A ruling in March this year on noise nuisance has sounded a warning bell for landowners and businesses where noisy activities and unhappy neighbours could be an issue.

The High Court found in favour of two Suffolk residents claiming that the operators of a stadium and track used for speedway racing and banger racing created a noise nuisance. The Court granted an injunction against the operators limiting the noise that could be emitted from the racing venues and awarded damages for the historic impact. 

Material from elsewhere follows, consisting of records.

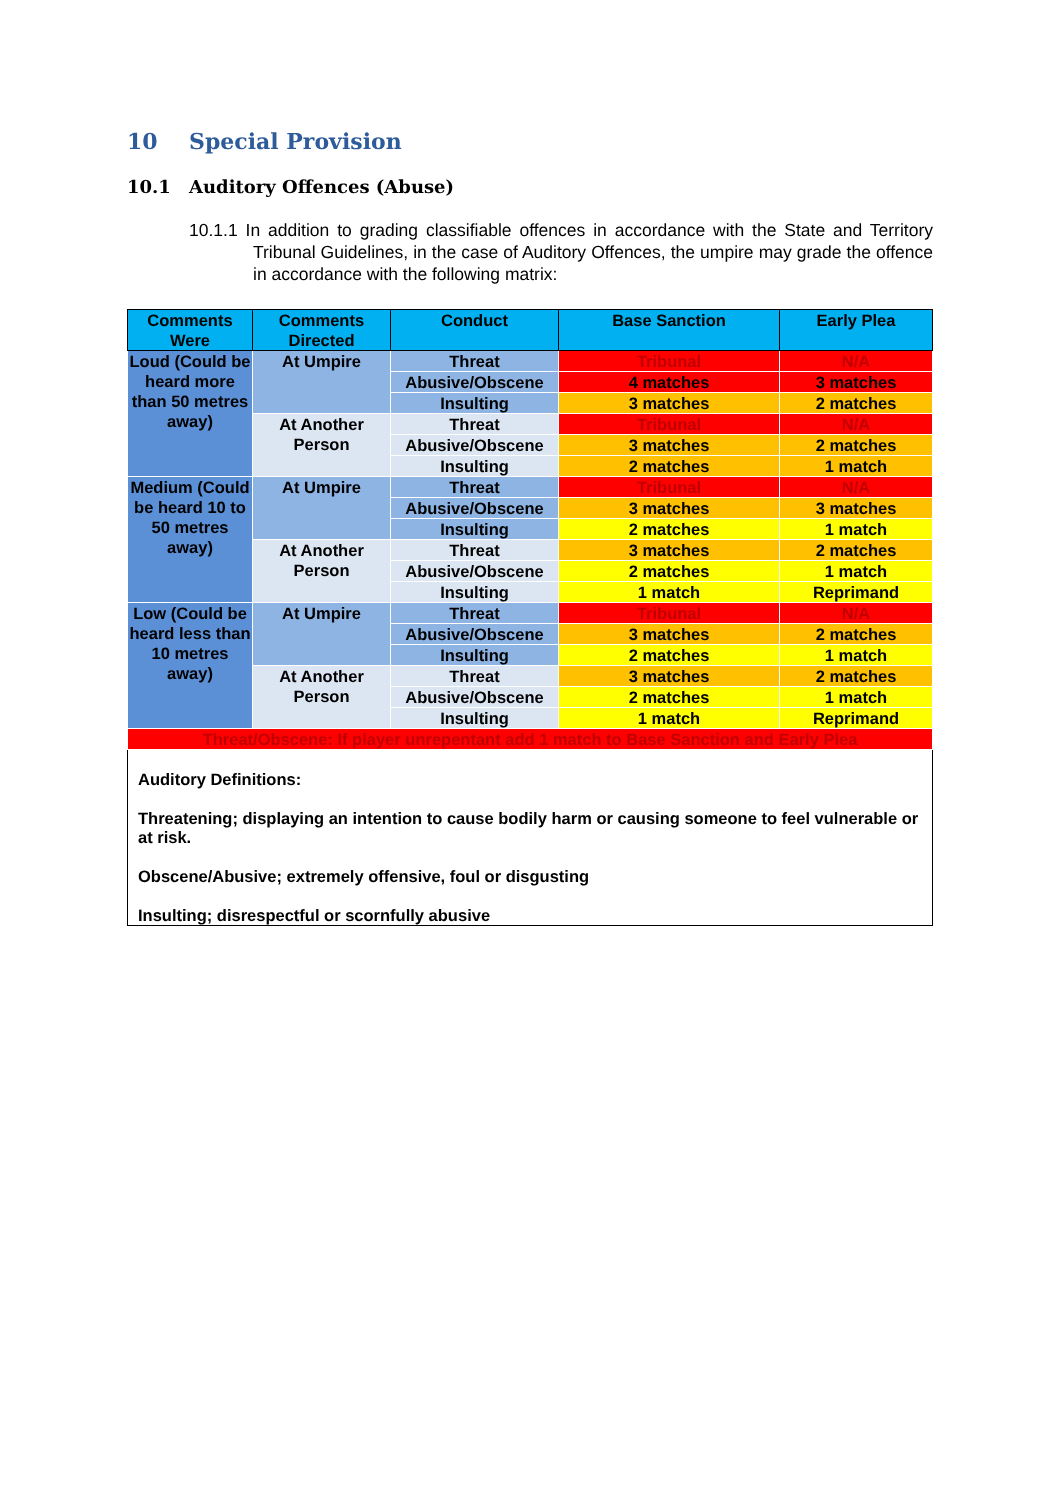10 Special Provision
10.1 Auditory Offences (Abuse)
10.1.1 In addition to grading classifiable offences in accordance with the State and Territory Tribunal Guidelines, in the case of Auditory Offences, the umpire may grade the offence in accordance with the following matrix:
| Comments Were | Comments Directed | Conduct | Base Sanction | Early Plea |
| --- | --- | --- | --- | --- |
| Loud (Could be heard more than 50 metres away) | At Umpire | Threat | Tribunal | N/A |
| | | Abusive/Obscene | 4 matches | 3 matches |
| | | Insulting | 3 matches | 2 matches |
| | At Another Person | Threat | Tribunal | N/A |
| | | Abusive/Obscene | 3 matches | 2 matches |
| | | Insulting | 2 matches | 1 match |
| Medium (Could be heard 10 to 50 metres away) | At Umpire | Threat | Tribunal | N/A |
| | | Abusive/Obscene | 3 matches | 3 matches |
| | | Insulting | 2 matches | 1 match |
| | At Another Person | Threat | 3 matches | 2 matches |
| | | Abusive/Obscene | 2 matches | 1 match |
| | | Insulting | 1 match | Reprimand |
| Low (Could be heard less than 10 metres away) | At Umpire | Threat | Tribunal | N/A |
| | | Abusive/Obscene | 3 matches | 2 matches |
| | | Insulting | 2 matches | 1 match |
| | At Another Person | Threat | 3 matches | 2 matches |
| | | Abusive/Obscene | 2 matches | 1 match |
| | | Insulting | 1 match | Reprimand |
| Threat/Obscene: If player unrepentant add 1 match to Base Sanction and Early Plea | | | | |
Auditory Definitions:
Threatening; displaying an intention to cause bodily harm or causing someone to feel vulnerable or at risk.
Obscene/Abusive; extremely offensive, foul or disgusting
Insulting; disrespectful or scornfully abusive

The case is the latest in a line of successful actions against motor sport operators and is of particular interest as the claimants claimed against the landlord as well as the tenants, and the operators’ claim to a prescriptive right to emit noise was dismissed. In the first instance, the claim against the landlord was dismissed, as it was held that a landlord cannot be liable in nuisance for acts of his tenant where premises, which are not themselves a nuisance, are let for a purpose which can be achieved without a nuisance, but the tenant chooses so to use a demised premises as to create a nuisance.

Businesses whose operations generate noise need to be aware that neighbouring businesses and local residents are increasingly looking towards the Courts to protect them from what they perceive to be excessively noisy activities in their neighbourhoods. If successful, the injunctions awarded by the Courts can severely curtail the activities of the business and may shut it down altogether. 

Landowners and businesses who receive complaints should engage with the complainant and take steps at an early stage to address their concerns to avoid expensive and time-consuming litigation.